━━ FRAGMENTO DEL TEXTO ━━

Y habiendo hecho caso los habitantes de sus adivinos, Dios, usando de su benignidad indulgente, se acomodó al parecer de aquellos adivinos y no tuvo por ajeno de su majestad sacar verdadero el juicio de los adivinos y hacer que los demás creyeran lo que ellos les decían. Pues parecía mayor milagro el que los mismos enemigos testificaran el poder de Dios y sus maestros y doctores le dieran el voto favorable. Vemos además que en otros muchos casos Dios ha procedido de igual forma. Así en lo referente a las profecías de la pitonisa, procedió de igual forma, como podéis vosotros mismos explicároslo conforme a lo que ya tengo dicho. Porque nosotros hemos dicho lo que precede acerca de la estrella, pero vosotros podéis añadir muchas otras consideraciones además. Pues dice el proverbio: Da ocasión al sabio y se hará más sabio (Prov 9, 9).

━━━
━━ EXTRACTOS DE REGISTROS ━━

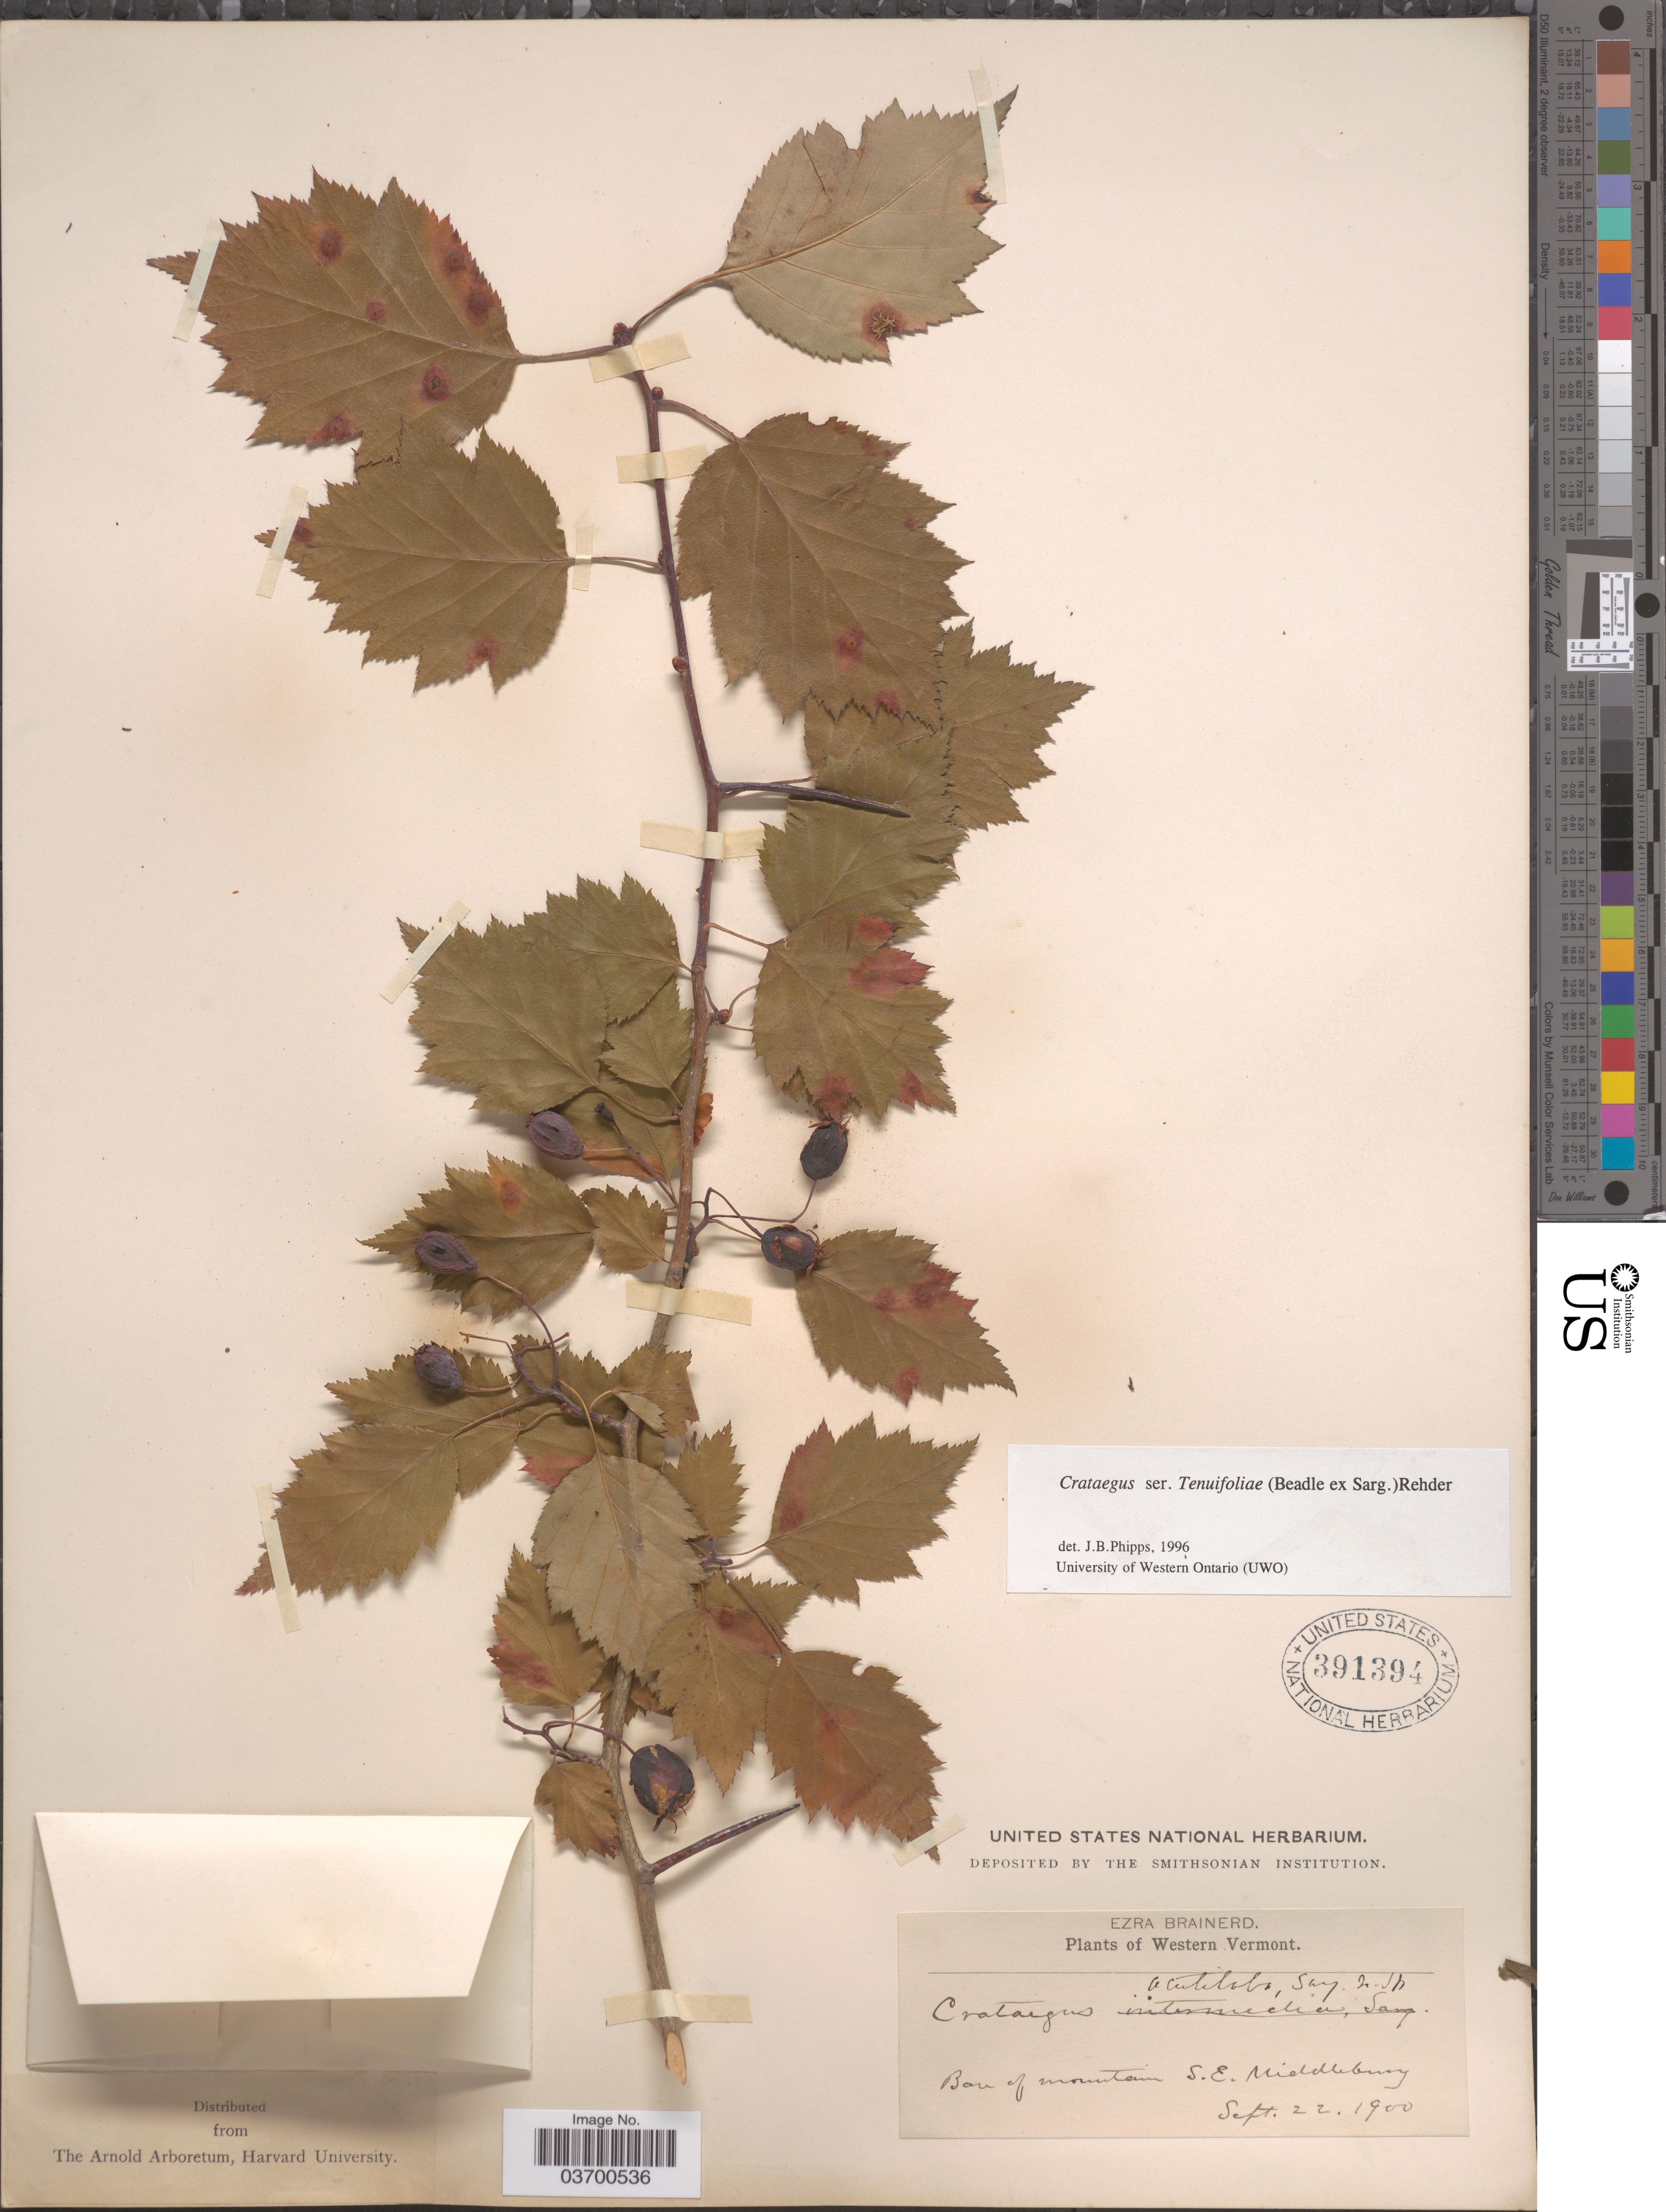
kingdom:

━━━
━━ EXTRACTOS DE REGISTROS ━━

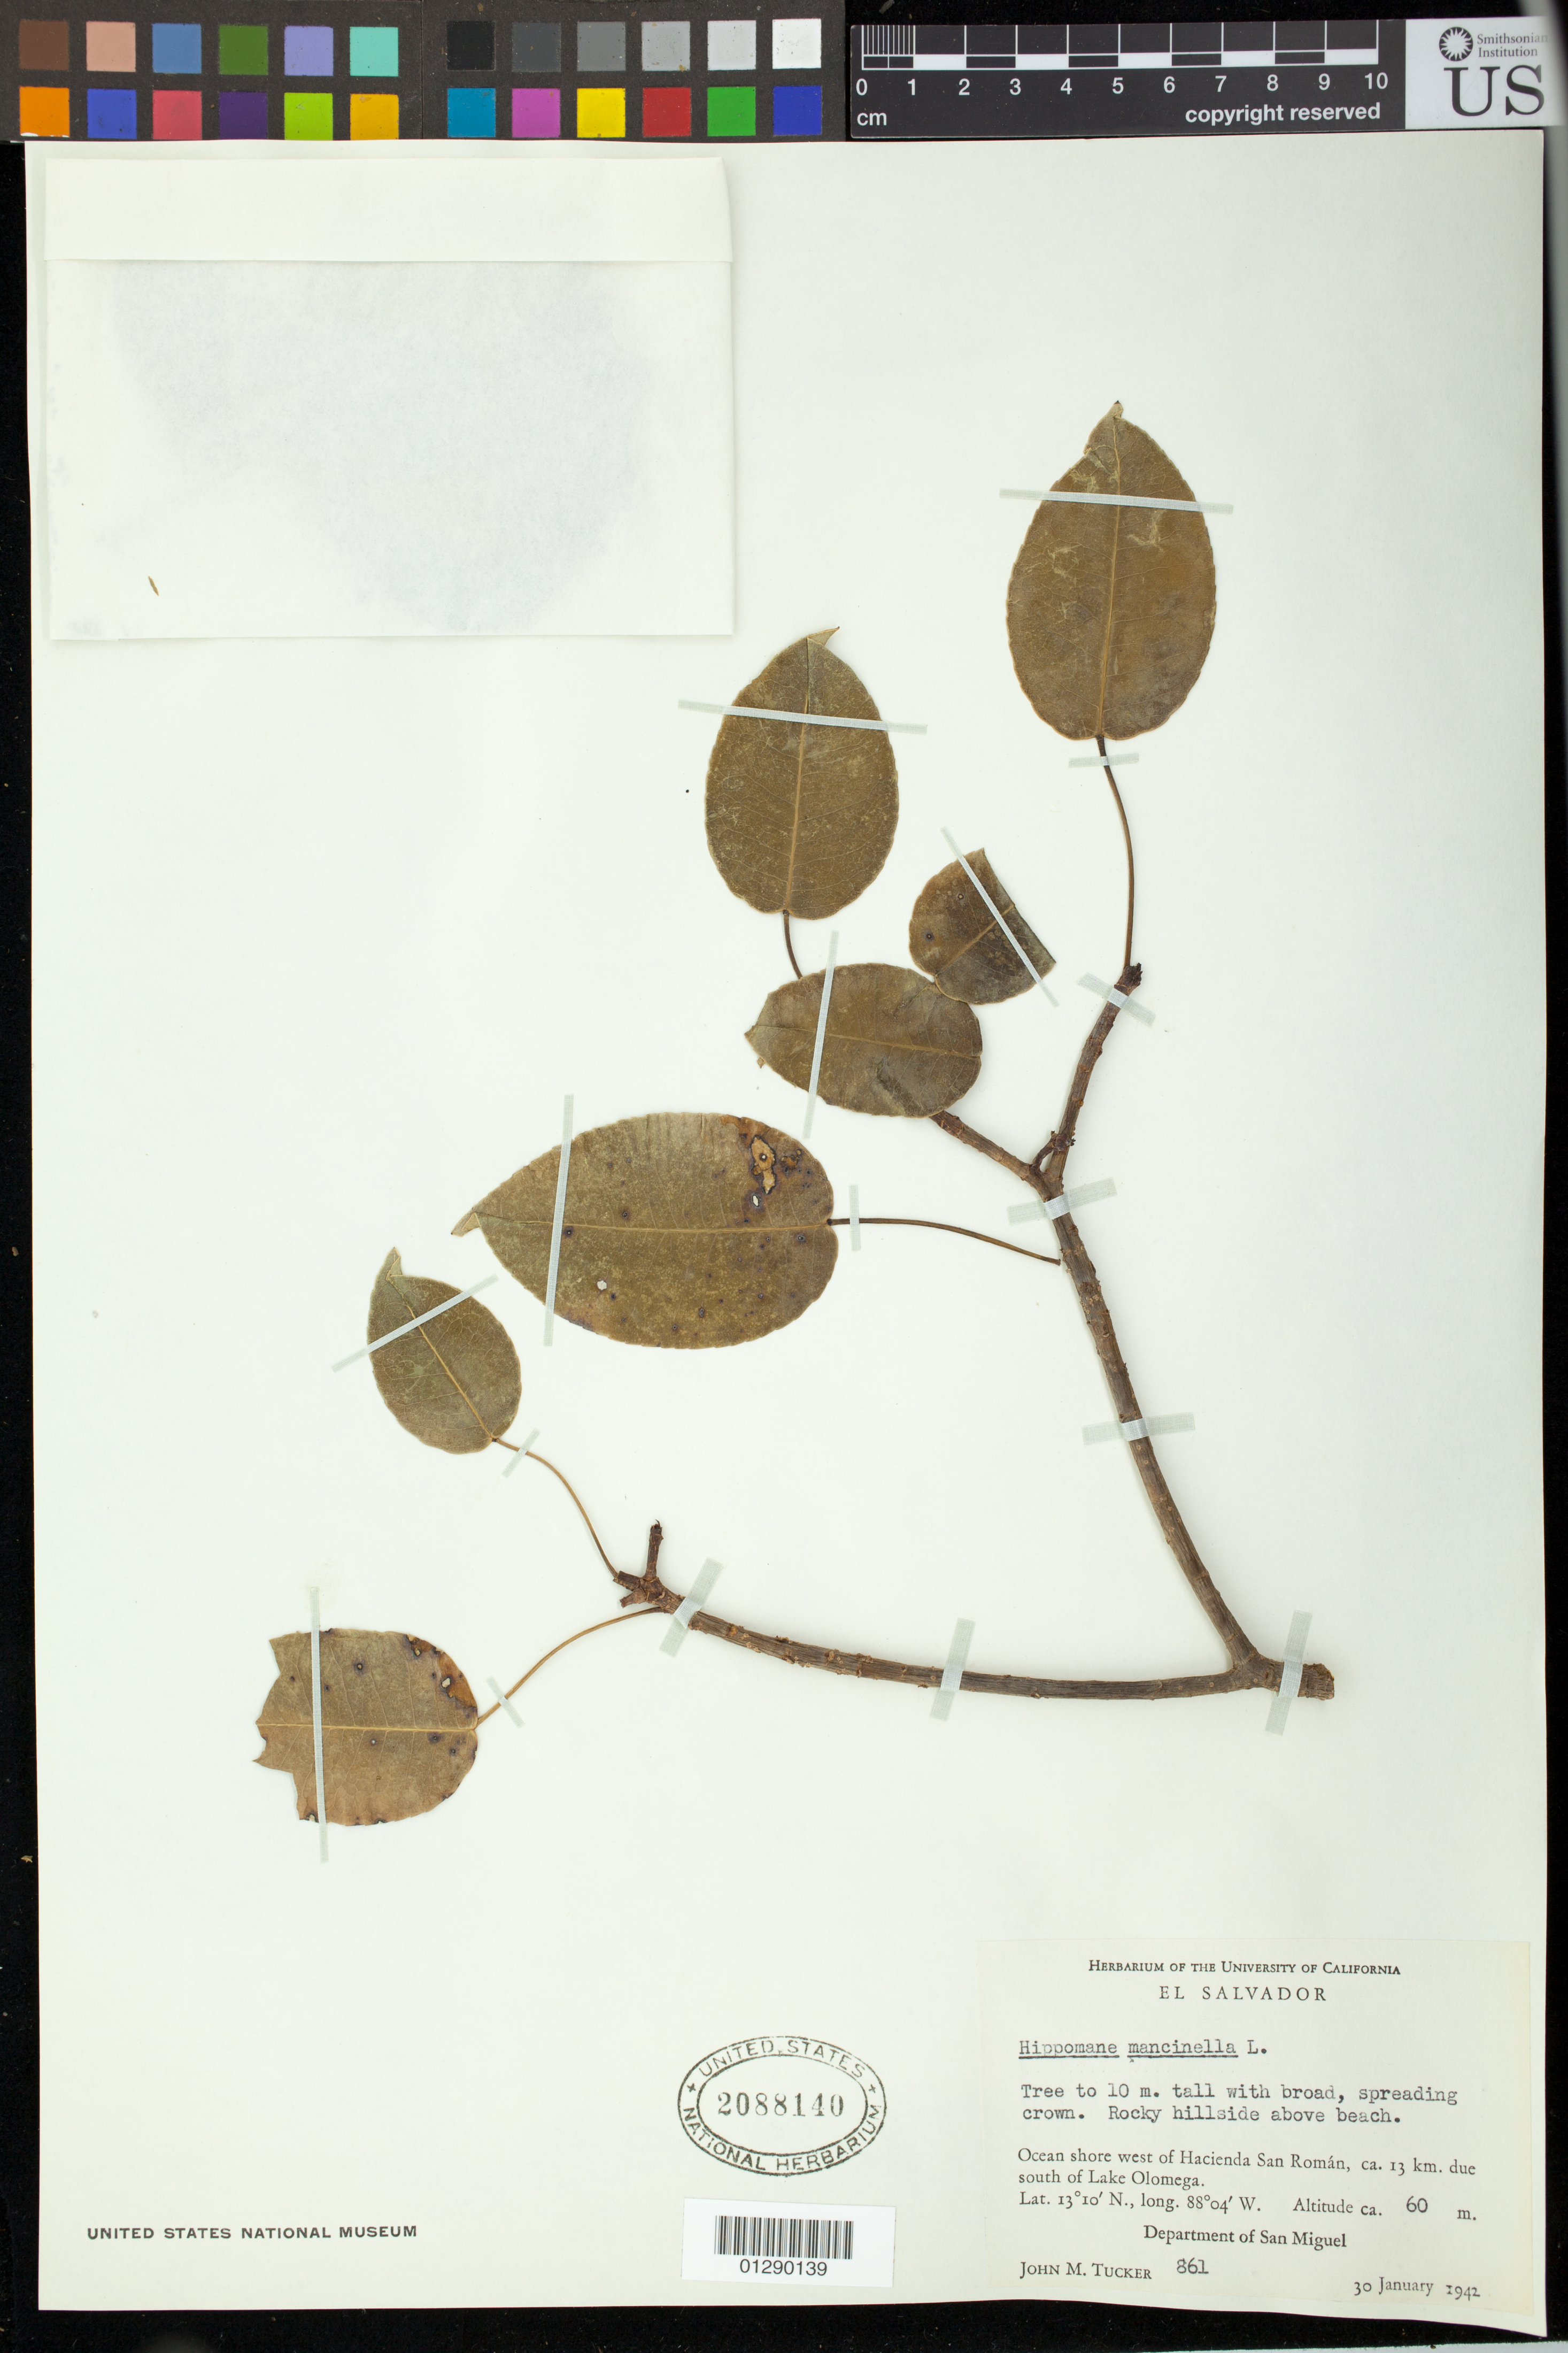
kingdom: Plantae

━━━

◆ **OBJETIVO DEL EJERCICIO**
Reproduce literalmente el pasaje del texto sobre la estrella y los adivinos, empezando por "Y habiendo hecho" y continuando hasta "(Prov 9, 9).".

◆ **PROBLEMA RESUELTO**
Y habiendo hecho caso los habitantes de sus adivinos, Dios, usando de su benignidad indulgente, se acomodó al parecer de aquellos adivinos y no tuvo por ajeno de su majestad sacar verdadero el juicio de los adivinos y hacer que los demás creyeran lo que ellos les decían. Pues parecía mayor milagro el que los mismos enemigos testificaran el poder de Dios y sus maestros y doctores le dieran el voto favorable. Vemos además que en otros muchos casos Dios ha procedido de igual forma. Así en lo referente a las profecías de la pitonisa, procedió de igual forma, como podéis vosotros mismos explicároslo conforme a lo que ya tengo dicho. Porque nosotros hemos dicho lo que precede acerca de la estrella, pero vosotros podéis añadir muchas otras consideraciones además. Pues dice el proverbio: Da ocasión al sabio y se hará más sabio (Prov 9, 9).